The engines cut out. A slight shock: the payload pod had unlatched. We were in free fall. I felt my stomach begin to unravel, the acid bile burning up my throat. Vomiting in your helmet is not just vile. It can drown you. Then I felt centrifugal force tug at the base of my stomach and I knew the tether had us and was swinging us up into a transfer orbit to the cycler. The gees peaked, the blood rushed to my toes. Freefall again. The next touch of weight I would feel would be in the centrifuge arms of the cycler.

A judder. A lurch, loud clunks and clangs and servo whine. We had docked with the cycler. Our belts released. I pushed myself free towards the open lock. It looked far too small even for small me. But I was through, we were all through, all twenty-four of us.

I stayed a time in the lock, clinging to a stanchion, fighting nausea, looking through a tiny window at the spaceplane hanging against the huge blue Earth. It was too big, too close to reveal the movement of the cycler, rushing away from it. But I felt it. I was out on the moon path, me: Adriana Maria do Céu Mão de Ferro Arena de Corta.

FOUR

Two kisses for Adriana Corta, one for each cheek. A small gift, wrapped in Japanese print paper, soft as fabric.

‘What is it?’

Lucas loves to bring his mother gifts when he visits.
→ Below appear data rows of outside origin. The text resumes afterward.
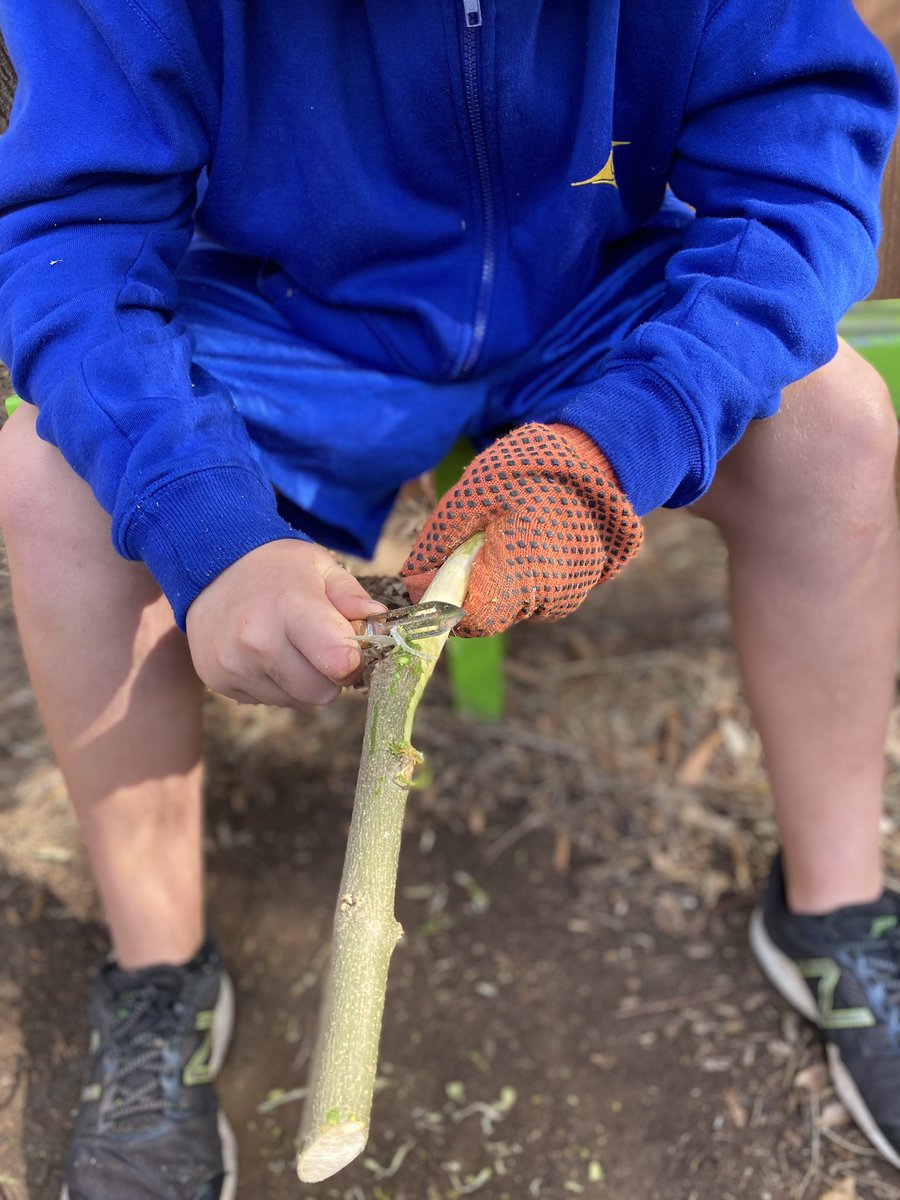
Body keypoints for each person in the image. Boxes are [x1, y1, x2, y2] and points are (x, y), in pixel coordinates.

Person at [0, 1, 898, 1195]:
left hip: (588, 304)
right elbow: (77, 241)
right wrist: (207, 530)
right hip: (291, 319)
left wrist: (620, 442)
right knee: (47, 483)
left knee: (835, 433)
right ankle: (160, 978)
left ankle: (839, 913)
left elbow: (799, 188)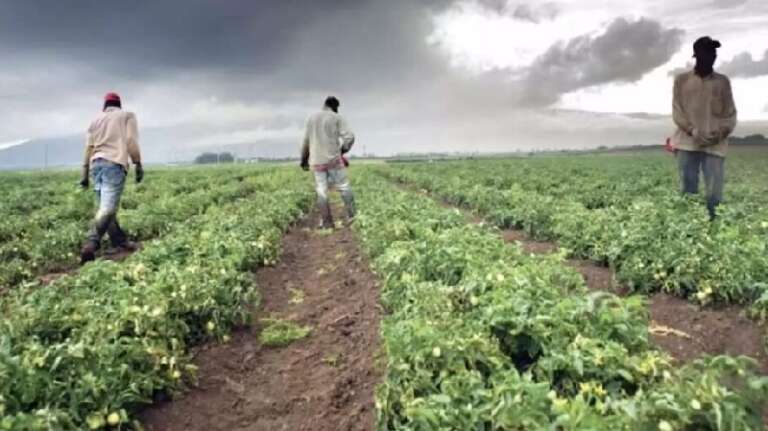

He is assiduous: at least once a week he takes the tram to Boa Vista and meets his mother in the Santa Barbra pavilion.

‘Open it,’ Lucas Corta says.

He sees delight dawn across his mother’s face as she carefully unwraps the paper and catches the tell-tale perfume of the gift. He loves the management of emotion.

‘Oh Lucas, you shouldn’t have. It’s so expensive.’

Adriana Corta opens the tiny jar and breathes in the full aroma of the coffee. Lucas sees years and hundreds of thousands of kilometres roll across her face.

‘I’m afraid it’s not Brazilian.’ Coffee is more expensive than gold. Gold is cheap on the moon, valued only for its beauty. Coffee is more precious than alkaloids and diamorphines. Printers can synthesise narcotics; no printer has ever produced a coffee that tasted of anything other than shit. Lucas doesn’t have the taste for coffee – too bitter, and it is a liar. It never tastes the way it smells.

‘I will keep it,’ Adriana says, closing the jar and for a moment pressing it to her heart. ‘Something special. I’ll know the time. Thank you, Lucas. Have you called Amanda?’

‘I thought I might pass on it this time.’

Adriana passes no comment, not even a look. Lucas’s marriage to Amanda Sun has been etiquette for years now.

‘And Lucasinho?’

‘I cut off his money. I think Ariel gave him some. Dirty cash. What does it say about the family?’

‘Let him have his head.’

‘At some point the boy will have to take some responsibility.’

‘He’s seventeen. When I was that age I was running around with every boy and girl I could lay my hands on. He needs to run wild. By all means cut his money off – it’s good for him to live on his wits. It showed initiative, that trick with the escape suit.’

‘Wits? He’s not been graced with many of those. He takes after his mother.’

‘Lucas!’

Lucas winces at the rebuke.

‘Amanda is still family. We don’t put the bad mouth on family. And you have no right to be displeased with Ariel. Her seat in the White Hare isn’t even warm, and you’re compromising her position.’

‘We got the Chinese deal. We beat out the Mackenzies.’

‘I enjoyed that very much, Lucas. The handball shirts were a nice touch. We’re indebted to you. But sometimes there are bigger issues than family.’

‘Not to me, Mamãe. Never to me.’

‘You’re your father’s son, Lucas. Your father’s true son.’

Lucas accepts the praise, though to him it is bitter, like coffee. His father he has never known. He has only ever wanted to be his mother’s son.

‘Mamãe, can I speak in confidence?’

‘Of course, Lucas.’

‘I’m worried about Rafa.’

‘I wish Rachel hadn’t taken Robson to Crucible. And so soon after the assassination attempt. One could mistake it for conspiracy.’